The overarching philosophy of Midbar Quest is that Judaism invites us to take our imaginations seriously. Our god, after all, is either invisible or hidden by its veritable ubiquity and its self-conception is engaged through exercises of the imagination. And imagination must be cultivated. Those who demean the imaginary as “fake” or “false” or set-up myth as a straw-man for Truth, usually have some other proposition or advertising to sell. The last territory to colonize is the imagination and what better way to populate fresh minds with junk imaginations is to convince them that products of the imagination are commodities like any other, and that it’s better to buy up and passively consume someone else’s vision than to seek out ans share one’s own in play. Myths, while vehicles for all sorts of ideas, have by the power of metaphor always been powerful containers for sharing complicated ideas, esoteric wisdom, and even scientific knowledge. They survive in an ephemeral world we create as partners with culture. This world is perhaps the most integral space in which Jewish culture lives. Jewish culture does not live in the Land of Israel. Jewish culture does not live in Hebrew dictionaries. Jewish culture does not live in the Siddur or the Torah or the Sefer ha-Aggadah. Jewish culture lives in the imagination beyond all such artifacts and concepts that give witness to the existence of this imagination. I call it, the land beyond the River Sambatyon – a river that cannot be traversed by ordinary means. A kfitsat haderekh is required since this land cannot be plotted on any map (although possibly allusions to it can be found in certain maps). It is a sanctuary of the imagination, and just as potent and ephemeral as a child’s soul.

J.R.R. Tolkien explains that fantasy in the modern tradition of William Morris, is misunderstood as escapist literature. Rather, a fantasy presents a world that is comparative to our own and which through that comparison has the potential to inspire change. This is the radical potential of the imaginary. The fact that the landscape, characters, and ideas shared through Jewish folklore are so unfamiliar to many Jewish children is thus a serious concern for without it, the rest of Judaism has little foundation. Some, despondent with the superstitions of yor, have argue for a Judaism built upon Maimonides quietist neo-Aristotelian rationalism – a philosopher’s Judaism. They are deluding themselves. We are dreamers, children of prophets and our stories are containers and vehicles for values that might eagerly (or absently, or casually, or callously) be overwritten in favor of some other muscular Judaism. As a project in recovery and restoration, we thus seek to develop in the minds of youth and adults fluency in the living imagination of Jewish culture through modalities of immersive and transformative experiential education.

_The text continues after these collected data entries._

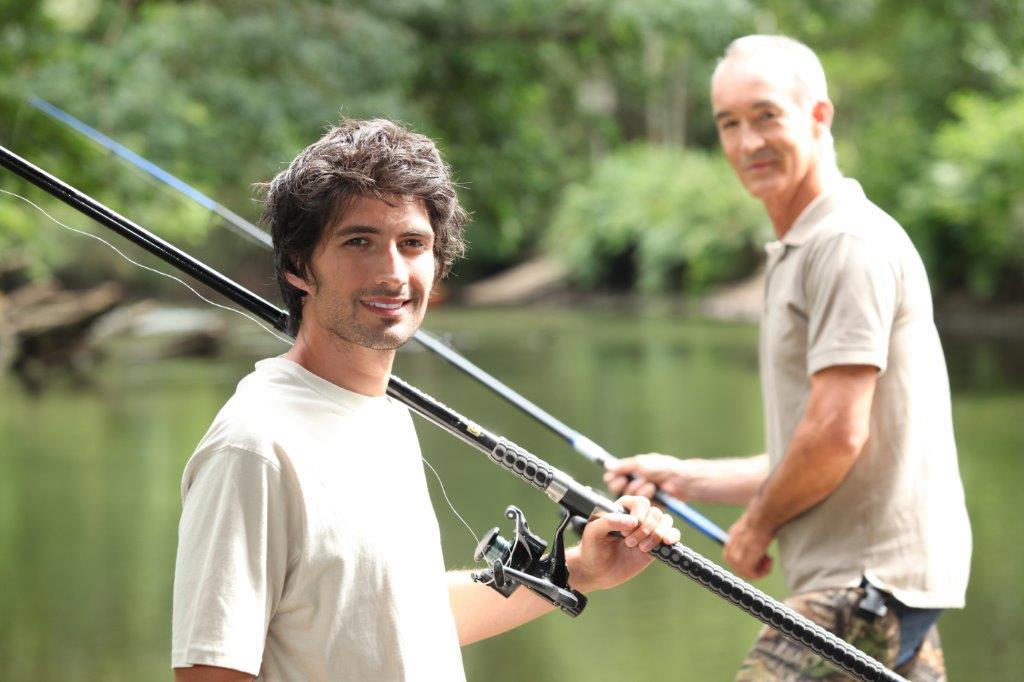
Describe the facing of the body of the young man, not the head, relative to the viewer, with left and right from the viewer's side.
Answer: facing the viewer and to the right of the viewer

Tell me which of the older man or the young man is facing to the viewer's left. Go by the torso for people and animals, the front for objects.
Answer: the older man

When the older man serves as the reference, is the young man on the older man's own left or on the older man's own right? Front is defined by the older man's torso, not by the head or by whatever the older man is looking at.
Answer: on the older man's own left

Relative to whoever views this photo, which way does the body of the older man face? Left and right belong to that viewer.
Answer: facing to the left of the viewer

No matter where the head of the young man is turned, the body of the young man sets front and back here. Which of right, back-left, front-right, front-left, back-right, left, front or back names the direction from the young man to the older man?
left

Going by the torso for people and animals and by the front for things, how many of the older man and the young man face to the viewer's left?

We hope that our realization of this project through tabletop adventure roleplaying inspires other educators to incorporate its techniques in their own curriculum and with the groups they seek to engage deeply with loving-kindness for the autonomy of their student’s tselem elohim – their world creating capabilities. –Aharon Varady, 2015

Adventure roleplaying through the landscape of Jewish folktales, rabbinic Jewish lore, and biblical and apocryphal mythology has been the largely private and very nerdy desire of Aharon Varady since he was 11 years old. He was first introduced to Jewish demons while learning the Talmud Bava Metziah in fifth grade and to Jewish fantasy literature soon afterward through an anthology of strange Yiddish stories translated by Joachim Neugroshel, z”l, entitled: Yene Velt (the Other Side). Frustrated by the misappropriation of Jewish fantasy motifs and mystical ideas in western hermetic, occult, and genre literature, on the one hand, and the lack of attention, interest, and expertise among Jewish educators, on the other, he set out to learn as much as he could from books, eventually discovering a growing body of scholarly literature in English in academic libraries. Through a clever ploy, he tricked a community of Jewish environmental educators into an evening of adventure roleplaying and character creation in a medieval world populated by oppressive fiefs, scroll thievery, magic, demons, and forest Jews. While pursuing a masters degree in Jewish experiential education at the William Davidson School at the Jewish Theological Seminary of America, he wrote a paper in 2013 titled: “Developmental Issues in Guided Fantasy Roleplaying for Children and Young Adolescents for Jewish Education.” In 2014, while working as a Yahadut (Judaism) specialist at Eden Village Summer Camp, he began offering “Midbar Quest” as an activity during schmooze for a select group of “Keter” boy campers. This Players Handbook was written during the summer of 2015, when Midbar Quest was accepted as an official ḥug (elective) option for both pre-teen and adolescent campers, boys and girls. The popular ḥug engaged over 80 campers that year. Since then it’s continued to be developed by aspiring maggidim worldwide, in-person and online, in synagogues and supplemental Jewish education curricula.